Text extract:
▼

# TPOT usage examples

You can find the talk slides here -> https://slides.com/j-diegohueltesvega/data-science-lazy-people/

In this nb you have some examples and ideas about how to use tpot.
For installing tpot you can follow this guide -> http://rhiever.github.io/tpot/installing/.
I recommend you also to install xgboost which is optional

## Example 1, basic example

In [None]:
from tpot import TPOTClassifier, TPOTRegressor
from sklearn.datasets import load_iris
from sklearn.model_selection import train_test_split
from sklearn.preprocessing import LabelEncoder
import numpy as np
import pandas as pd

In [None]:
iris = load_iris()
X_train, X_test, y_train, y_test = train_test_split(iris.data.astype(np.float64),
    iris.target.astype(np.float64), train_size=0.8, test_size=0.2)

In [None]:
tpot = TPOTClassifier(generations=5, population_size=50, verbosity=2,n_jobs=-1)
tpot.fit(X_train, y_train)
print(tpot.score(X_test, y_test))

In [None]:
tpot.export('tpot_exported_pipeline.py')

## Example 2, titanic predictions with zero data cleaning

This example doesn't have any data cleaning except the labels encoding in order to show how tpot works without any help.
The purpose of the below function is to perform that basic "data cleaning", in the train set and in the test set.

In [None]:
def load_and_labelize_titanic(filename, encoders=None):
    """Read csv and perform basic labeling encoding"""
    
    df = pd.read_csv(filename)
    if not encoders:
        encoders = {'Sex': LabelEncoder(), 
                    'Cabin': LabelEncoder(), 
                    'Embarked': LabelEncoder()}
        for column, encoder in encoders.items():
            encoder.fit(list(df[column].astype(str)) + ['UnknownLabel'])
            df[column] = encoder.transform(df[column].astype(str))
    else:
        for column, encoder in encoders.items():
            df.loc[~df[column].isin(encoder.classes_), column] = 'UnknownLabel'
            df[column] = encoder.transform(df[column].astype(str))

▲

Written task:
Write out the TPOT usage examples text in full, word for word. The records play no part in this task.

Collection entries:
▼

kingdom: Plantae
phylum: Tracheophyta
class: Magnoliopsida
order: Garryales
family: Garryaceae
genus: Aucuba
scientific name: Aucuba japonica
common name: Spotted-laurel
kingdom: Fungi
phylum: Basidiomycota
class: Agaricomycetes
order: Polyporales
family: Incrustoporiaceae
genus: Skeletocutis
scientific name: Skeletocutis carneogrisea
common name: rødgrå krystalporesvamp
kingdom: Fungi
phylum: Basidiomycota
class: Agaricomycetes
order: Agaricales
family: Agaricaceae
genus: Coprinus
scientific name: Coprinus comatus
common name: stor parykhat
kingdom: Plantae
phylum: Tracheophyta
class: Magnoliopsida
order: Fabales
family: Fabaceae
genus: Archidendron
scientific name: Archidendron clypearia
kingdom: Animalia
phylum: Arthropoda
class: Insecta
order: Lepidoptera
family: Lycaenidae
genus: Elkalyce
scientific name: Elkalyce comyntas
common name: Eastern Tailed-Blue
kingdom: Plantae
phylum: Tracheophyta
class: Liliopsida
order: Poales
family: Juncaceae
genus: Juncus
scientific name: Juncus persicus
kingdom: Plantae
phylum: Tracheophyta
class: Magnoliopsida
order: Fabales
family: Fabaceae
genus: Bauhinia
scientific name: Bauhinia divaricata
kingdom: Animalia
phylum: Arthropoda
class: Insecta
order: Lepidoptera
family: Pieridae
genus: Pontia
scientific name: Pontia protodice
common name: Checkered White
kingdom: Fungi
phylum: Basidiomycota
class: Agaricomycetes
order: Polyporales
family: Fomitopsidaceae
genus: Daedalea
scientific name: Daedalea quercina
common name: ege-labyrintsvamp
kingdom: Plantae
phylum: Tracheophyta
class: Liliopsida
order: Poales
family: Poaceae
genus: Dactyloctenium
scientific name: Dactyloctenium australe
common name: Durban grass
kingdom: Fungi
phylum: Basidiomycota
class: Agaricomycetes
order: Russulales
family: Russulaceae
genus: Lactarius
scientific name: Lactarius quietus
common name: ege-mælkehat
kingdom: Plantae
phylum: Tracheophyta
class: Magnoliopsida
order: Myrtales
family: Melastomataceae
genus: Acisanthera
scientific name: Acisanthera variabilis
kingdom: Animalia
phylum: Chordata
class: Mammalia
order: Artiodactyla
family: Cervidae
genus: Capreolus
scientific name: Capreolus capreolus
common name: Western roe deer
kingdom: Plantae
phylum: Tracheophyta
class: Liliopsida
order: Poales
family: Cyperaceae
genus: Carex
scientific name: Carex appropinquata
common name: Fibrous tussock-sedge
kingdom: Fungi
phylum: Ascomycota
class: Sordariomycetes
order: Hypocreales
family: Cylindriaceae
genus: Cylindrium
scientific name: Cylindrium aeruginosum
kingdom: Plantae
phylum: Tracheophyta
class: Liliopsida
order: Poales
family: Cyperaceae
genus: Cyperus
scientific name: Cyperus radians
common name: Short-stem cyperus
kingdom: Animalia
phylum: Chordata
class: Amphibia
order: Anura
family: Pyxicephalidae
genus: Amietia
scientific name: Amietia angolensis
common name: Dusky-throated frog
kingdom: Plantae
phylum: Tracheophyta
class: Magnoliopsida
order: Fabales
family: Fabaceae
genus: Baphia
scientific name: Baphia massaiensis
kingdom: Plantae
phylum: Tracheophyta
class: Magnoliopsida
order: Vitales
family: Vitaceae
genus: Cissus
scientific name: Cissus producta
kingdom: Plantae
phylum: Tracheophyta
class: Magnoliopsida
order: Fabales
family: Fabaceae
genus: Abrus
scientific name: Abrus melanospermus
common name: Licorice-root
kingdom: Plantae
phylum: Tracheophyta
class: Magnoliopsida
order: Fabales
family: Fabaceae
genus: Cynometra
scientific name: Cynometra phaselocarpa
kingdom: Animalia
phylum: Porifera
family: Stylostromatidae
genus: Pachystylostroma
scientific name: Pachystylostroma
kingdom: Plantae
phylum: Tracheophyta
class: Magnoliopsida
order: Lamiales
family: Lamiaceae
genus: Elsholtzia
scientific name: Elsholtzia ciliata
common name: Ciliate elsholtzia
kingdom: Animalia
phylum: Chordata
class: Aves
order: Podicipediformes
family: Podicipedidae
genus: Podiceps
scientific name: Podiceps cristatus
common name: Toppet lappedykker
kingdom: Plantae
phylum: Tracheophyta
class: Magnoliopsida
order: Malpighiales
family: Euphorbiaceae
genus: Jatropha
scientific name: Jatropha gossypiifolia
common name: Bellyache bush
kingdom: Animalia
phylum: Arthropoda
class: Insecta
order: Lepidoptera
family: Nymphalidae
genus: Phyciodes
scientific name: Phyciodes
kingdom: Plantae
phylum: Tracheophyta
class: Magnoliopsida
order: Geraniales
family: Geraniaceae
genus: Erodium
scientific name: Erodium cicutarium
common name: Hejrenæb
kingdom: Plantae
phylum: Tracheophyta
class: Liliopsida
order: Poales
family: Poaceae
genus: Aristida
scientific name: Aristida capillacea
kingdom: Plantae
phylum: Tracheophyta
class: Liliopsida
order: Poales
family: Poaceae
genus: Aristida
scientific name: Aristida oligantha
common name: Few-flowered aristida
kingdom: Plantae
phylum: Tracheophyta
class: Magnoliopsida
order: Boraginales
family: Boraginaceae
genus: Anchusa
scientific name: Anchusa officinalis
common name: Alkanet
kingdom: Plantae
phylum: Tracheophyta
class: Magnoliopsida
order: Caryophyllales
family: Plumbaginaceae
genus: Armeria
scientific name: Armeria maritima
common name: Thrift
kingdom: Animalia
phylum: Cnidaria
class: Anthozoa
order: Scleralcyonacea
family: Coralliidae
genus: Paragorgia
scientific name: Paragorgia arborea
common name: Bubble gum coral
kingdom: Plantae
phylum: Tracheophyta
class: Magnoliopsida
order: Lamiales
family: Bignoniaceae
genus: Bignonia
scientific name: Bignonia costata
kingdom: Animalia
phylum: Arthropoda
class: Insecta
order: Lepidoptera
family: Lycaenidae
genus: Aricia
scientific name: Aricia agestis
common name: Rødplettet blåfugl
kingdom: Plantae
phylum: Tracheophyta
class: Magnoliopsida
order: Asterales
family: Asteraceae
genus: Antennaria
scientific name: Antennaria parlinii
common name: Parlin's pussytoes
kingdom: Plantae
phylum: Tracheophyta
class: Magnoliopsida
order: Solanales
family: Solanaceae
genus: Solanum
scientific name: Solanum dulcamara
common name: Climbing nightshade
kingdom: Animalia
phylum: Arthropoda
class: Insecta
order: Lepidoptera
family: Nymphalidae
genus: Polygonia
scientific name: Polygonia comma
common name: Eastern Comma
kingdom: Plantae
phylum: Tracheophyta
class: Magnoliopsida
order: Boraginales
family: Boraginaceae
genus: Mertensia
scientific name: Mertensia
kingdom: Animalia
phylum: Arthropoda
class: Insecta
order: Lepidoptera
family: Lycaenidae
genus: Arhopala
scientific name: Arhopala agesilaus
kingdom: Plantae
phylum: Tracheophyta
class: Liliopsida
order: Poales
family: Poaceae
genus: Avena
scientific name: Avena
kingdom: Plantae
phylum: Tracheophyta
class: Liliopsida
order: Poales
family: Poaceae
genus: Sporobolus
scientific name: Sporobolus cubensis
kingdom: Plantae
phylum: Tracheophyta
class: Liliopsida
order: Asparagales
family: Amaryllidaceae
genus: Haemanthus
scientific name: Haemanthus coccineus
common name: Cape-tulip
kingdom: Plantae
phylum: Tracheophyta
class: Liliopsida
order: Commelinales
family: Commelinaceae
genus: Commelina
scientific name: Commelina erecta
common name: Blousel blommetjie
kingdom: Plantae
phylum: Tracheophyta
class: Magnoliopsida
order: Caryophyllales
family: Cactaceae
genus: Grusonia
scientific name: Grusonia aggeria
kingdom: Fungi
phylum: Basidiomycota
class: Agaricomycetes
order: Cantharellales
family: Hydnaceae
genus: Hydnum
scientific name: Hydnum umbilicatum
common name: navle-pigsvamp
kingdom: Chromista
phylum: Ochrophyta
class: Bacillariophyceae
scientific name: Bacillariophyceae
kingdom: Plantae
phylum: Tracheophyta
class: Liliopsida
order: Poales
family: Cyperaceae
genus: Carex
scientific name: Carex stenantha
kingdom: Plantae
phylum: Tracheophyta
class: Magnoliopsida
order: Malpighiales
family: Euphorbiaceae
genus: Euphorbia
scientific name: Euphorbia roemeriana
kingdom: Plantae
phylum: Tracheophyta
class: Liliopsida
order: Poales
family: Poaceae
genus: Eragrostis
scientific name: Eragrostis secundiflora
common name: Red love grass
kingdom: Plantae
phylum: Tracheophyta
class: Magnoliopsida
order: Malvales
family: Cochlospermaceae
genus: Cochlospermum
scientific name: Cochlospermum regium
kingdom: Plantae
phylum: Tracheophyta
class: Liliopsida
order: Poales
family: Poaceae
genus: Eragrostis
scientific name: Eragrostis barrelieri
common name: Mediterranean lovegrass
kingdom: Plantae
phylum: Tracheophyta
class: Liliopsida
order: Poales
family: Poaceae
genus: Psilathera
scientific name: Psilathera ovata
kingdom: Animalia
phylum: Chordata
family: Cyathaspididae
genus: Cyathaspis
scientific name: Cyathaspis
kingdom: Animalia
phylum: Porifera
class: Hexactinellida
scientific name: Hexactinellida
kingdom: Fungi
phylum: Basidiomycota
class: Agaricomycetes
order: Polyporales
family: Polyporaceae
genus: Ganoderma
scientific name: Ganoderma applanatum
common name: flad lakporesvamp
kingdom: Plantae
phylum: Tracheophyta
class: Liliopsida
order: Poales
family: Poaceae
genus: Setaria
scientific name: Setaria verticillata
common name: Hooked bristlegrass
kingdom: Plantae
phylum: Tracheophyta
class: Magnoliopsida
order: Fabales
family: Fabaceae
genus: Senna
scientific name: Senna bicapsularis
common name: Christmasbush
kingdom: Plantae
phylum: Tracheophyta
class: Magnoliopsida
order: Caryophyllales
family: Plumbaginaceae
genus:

▲

Output for this task:
# TPOT usage examples

You can find the talk slides here -> https://slides.com/j-diegohueltesvega/data-science-lazy-people/

In this nb you have some examples and ideas about how to use tpot.
For installing tpot you can follow this guide -> http://rhiever.github.io/tpot/installing/.
I recommend you also to install xgboost which is optional

## Example 1, basic example

In [None]:
from tpot import TPOTClassifier, TPOTRegressor
from sklearn.datasets import load_iris
from sklearn.model_selection import train_test_split
from sklearn.preprocessing import LabelEncoder
import numpy as np
import pandas as pd

In [None]:
iris = load_iris()
X_train, X_test, y_train, y_test = train_test_split(iris.data.astype(np.float64),
    iris.target.astype(np.float64), train_size=0.8, test_size=0.2)

In [None]:
tpot = TPOTClassifier(generations=5, population_size=50, verbosity=2,n_jobs=-1)
tpot.fit(X_train, y_train)
print(tpot.score(X_test, y_test))

In [None]:
tpot.export('tpot_exported_pipeline.py')

## Example 2, titanic predictions with zero data cleaning

This example doesn't have any data cleaning except the labels encoding in order to show how tpot works without any help.
The purpose of the below function is to perform that basic "data cleaning", in the train set and in the test set.

In [None]:
def load_and_labelize_titanic(filename, encoders=None):
    """Read csv and perform basic labeling encoding"""
    
    df = pd.read_csv(filename)
    if not encoders:
        encoders = {'Sex': LabelEncoder(), 
                    'Cabin': LabelEncoder(), 
                    'Embarked': LabelEncoder()}
        for column, encoder in encoders.items():
            encoder.fit(list(df[column].astype(str)) + ['UnknownLabel'])
            df[column] = encoder.transform(df[column].astype(str))
    else:
        for column, encoder in encoders.items():
            df.loc[~df[column].isin(encoder.classes_), column] = 'UnknownLabel'
            df[column] = encoder.transform(df[column].astype(str))